*** Provided records Section Begins ***
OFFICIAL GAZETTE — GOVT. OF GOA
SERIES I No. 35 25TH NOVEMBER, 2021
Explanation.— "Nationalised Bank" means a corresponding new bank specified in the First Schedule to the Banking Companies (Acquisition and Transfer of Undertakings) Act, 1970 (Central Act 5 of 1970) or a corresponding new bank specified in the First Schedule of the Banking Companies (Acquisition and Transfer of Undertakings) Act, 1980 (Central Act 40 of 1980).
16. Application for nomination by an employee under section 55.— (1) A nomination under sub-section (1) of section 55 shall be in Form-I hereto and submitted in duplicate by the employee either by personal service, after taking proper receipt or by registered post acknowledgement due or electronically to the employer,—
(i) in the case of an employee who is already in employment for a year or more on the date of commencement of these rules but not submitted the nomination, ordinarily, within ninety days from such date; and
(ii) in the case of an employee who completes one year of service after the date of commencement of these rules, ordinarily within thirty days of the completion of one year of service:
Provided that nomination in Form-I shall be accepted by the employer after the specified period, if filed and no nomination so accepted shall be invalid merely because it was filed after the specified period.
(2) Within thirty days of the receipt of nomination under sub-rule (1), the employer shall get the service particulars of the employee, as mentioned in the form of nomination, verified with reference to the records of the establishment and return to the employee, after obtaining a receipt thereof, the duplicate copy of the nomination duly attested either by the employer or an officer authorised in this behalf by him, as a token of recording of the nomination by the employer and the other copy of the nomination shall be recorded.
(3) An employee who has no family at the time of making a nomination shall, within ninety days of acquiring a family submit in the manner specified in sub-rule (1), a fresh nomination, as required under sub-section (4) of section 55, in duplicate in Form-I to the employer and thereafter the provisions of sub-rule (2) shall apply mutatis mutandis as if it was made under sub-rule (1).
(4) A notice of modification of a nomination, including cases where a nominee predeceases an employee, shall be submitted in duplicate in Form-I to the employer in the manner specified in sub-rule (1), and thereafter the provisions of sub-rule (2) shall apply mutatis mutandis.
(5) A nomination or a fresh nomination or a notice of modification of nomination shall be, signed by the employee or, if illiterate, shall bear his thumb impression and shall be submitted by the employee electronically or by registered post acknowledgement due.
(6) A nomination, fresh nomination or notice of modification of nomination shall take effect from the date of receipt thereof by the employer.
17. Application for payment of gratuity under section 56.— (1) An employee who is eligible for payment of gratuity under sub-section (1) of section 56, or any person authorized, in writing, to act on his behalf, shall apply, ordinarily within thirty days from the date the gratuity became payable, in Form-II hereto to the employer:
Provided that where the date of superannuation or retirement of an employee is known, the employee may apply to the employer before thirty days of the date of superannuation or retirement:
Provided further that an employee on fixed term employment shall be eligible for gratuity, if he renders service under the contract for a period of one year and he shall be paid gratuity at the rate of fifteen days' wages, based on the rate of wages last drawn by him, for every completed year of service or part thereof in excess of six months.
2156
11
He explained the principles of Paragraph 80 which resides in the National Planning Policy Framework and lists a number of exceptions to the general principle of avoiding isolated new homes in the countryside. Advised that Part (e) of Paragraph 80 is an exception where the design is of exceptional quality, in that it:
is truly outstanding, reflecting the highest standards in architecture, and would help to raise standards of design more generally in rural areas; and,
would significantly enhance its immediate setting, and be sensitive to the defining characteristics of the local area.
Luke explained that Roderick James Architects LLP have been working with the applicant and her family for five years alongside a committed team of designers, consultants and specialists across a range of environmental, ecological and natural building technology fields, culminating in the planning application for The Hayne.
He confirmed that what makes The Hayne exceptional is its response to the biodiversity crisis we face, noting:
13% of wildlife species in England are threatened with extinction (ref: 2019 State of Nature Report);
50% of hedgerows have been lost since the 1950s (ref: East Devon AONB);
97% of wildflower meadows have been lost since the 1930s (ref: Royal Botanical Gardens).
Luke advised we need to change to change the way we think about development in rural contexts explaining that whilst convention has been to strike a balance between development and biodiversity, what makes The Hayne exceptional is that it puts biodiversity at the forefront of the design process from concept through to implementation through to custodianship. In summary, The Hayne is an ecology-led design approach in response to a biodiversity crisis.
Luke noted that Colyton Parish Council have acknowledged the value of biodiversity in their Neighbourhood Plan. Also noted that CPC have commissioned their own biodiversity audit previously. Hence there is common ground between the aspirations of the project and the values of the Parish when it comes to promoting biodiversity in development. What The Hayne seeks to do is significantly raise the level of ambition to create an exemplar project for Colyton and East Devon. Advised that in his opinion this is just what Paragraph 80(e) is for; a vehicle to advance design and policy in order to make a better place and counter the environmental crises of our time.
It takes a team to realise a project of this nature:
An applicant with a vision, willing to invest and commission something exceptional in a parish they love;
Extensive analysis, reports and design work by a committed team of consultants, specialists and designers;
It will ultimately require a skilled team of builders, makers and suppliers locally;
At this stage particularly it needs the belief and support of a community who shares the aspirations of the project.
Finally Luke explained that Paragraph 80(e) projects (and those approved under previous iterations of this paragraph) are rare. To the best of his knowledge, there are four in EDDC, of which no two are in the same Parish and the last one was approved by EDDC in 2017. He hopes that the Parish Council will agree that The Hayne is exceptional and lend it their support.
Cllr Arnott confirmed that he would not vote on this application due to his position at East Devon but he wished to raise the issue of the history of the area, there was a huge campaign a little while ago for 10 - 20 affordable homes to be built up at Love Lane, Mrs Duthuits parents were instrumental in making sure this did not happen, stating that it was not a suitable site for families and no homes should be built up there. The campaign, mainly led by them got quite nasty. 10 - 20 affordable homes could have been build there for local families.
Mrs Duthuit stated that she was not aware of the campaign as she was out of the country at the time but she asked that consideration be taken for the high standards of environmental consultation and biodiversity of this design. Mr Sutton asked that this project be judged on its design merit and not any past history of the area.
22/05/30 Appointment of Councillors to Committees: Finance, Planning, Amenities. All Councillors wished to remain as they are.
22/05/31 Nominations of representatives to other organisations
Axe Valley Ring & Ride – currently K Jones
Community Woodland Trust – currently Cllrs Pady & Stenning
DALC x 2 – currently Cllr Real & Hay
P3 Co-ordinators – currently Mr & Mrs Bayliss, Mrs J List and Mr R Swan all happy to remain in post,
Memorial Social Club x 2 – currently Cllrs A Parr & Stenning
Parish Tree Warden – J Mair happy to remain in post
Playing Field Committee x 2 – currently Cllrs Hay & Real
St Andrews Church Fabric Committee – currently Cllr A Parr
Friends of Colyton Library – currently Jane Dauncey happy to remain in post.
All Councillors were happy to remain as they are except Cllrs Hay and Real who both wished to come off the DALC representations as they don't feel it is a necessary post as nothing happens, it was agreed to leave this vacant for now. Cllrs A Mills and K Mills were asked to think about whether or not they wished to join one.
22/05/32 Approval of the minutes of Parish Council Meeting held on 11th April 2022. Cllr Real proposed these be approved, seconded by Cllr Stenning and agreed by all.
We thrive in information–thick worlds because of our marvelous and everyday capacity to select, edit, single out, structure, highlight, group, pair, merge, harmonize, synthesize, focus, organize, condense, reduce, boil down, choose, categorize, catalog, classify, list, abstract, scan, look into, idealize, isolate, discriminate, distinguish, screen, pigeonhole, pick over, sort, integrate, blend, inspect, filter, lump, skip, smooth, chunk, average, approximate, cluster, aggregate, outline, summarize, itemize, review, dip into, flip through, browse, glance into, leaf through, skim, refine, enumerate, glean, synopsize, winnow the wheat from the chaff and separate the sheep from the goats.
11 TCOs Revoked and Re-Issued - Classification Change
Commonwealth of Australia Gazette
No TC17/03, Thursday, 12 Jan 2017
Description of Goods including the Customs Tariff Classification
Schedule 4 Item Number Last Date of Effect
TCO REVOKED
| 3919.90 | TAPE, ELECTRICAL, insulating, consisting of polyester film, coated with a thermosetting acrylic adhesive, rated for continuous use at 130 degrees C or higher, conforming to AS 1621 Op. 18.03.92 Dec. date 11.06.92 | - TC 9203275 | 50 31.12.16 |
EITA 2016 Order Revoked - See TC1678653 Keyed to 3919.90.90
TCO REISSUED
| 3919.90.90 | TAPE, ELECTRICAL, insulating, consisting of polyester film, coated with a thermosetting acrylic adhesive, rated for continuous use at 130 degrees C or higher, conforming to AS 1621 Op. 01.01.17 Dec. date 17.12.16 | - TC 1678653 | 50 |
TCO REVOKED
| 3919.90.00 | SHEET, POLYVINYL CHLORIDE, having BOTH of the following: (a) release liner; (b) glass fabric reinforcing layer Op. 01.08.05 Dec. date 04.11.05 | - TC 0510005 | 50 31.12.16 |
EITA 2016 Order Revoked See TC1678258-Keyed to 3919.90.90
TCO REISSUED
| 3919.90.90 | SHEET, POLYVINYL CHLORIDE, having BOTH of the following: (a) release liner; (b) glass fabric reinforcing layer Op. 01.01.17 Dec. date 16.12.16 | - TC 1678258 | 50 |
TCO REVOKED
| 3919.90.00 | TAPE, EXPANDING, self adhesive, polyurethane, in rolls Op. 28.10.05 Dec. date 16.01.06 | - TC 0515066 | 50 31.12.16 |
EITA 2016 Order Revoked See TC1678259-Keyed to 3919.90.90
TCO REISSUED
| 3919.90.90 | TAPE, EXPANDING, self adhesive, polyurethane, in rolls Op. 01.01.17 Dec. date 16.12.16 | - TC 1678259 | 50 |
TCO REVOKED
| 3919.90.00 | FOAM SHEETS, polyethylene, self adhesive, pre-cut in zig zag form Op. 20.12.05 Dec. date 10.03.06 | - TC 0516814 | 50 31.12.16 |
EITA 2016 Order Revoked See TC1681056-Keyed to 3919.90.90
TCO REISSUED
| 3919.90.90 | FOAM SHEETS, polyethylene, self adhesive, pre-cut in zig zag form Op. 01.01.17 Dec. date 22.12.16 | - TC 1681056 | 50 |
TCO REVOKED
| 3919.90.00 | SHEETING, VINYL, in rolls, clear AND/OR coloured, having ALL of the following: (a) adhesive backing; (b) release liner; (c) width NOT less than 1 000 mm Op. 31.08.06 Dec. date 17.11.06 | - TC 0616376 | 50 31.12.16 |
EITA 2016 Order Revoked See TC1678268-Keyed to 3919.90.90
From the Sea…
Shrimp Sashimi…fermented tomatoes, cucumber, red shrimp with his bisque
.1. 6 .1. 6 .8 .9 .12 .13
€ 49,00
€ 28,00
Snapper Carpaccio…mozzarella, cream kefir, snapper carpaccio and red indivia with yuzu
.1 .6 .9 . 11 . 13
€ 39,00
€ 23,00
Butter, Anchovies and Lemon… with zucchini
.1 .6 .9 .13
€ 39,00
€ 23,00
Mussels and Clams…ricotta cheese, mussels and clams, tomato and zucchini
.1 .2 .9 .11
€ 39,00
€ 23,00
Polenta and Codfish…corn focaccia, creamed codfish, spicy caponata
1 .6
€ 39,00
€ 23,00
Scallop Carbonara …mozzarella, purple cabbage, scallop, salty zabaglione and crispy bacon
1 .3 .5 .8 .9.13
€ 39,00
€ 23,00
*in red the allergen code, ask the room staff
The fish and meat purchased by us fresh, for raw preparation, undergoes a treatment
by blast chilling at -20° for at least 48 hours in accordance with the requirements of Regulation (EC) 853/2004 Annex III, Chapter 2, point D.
*** Provided records Section Ends ***
» Problem description:
Begin at the line that has "0516814 | 50 31.12.16 |" in the entries above; stop after the line that has "Mussels and Clams…ricotta". Transcribe exactly those lines and no others.

» Answer to this task:
| 3919.90.00 | FOAM SHEETS, polyethylene, self adhesive, pre-cut in zig zag form Op. 20.12.05 Dec. date 10.03.06 | - TC 0516814 | 50 31.12.16 |
EITA 2016 Order Revoked See TC1681056-Keyed to 3919.90.90
TCO REISSUED
| 3919.90.90 | FOAM SHEETS, polyethylene, self adhesive, pre-cut in zig zag form Op. 01.01.17 Dec. date 22.12.16 | - TC 1681056 | 50 |
TCO REVOKED
| 3919.90.00 | SHEETING, VINYL, in rolls, clear AND/OR coloured, having ALL of the following: (a) adhesive backing; (b) release liner; (c) width NOT less than 1 000 mm Op. 31.08.06 Dec. date 17.11.06 | - TC 0616376 | 50 31.12.16 |
EITA 2016 Order Revoked See TC1678268-Keyed to 3919.90.90
From the Sea…
Shrimp Sashimi…fermented tomatoes, cucumber, red shrimp with his bisque
.1. 6 .1. 6 .8 .9 .12 .13
€ 49,00
€ 28,00
Snapper Carpaccio…mozzarella, cream kefir, snapper carpaccio and red indivia with yuzu
.1 .6 .9 . 11 . 13
€ 39,00
€ 23,00
Butter, Anchovies and Lemon… with zucchini
.1 .6 .9 .13
€ 39,00
€ 23,00
Mussels and Clams…ricotta cheese, mussels and clams, tomato and zucchini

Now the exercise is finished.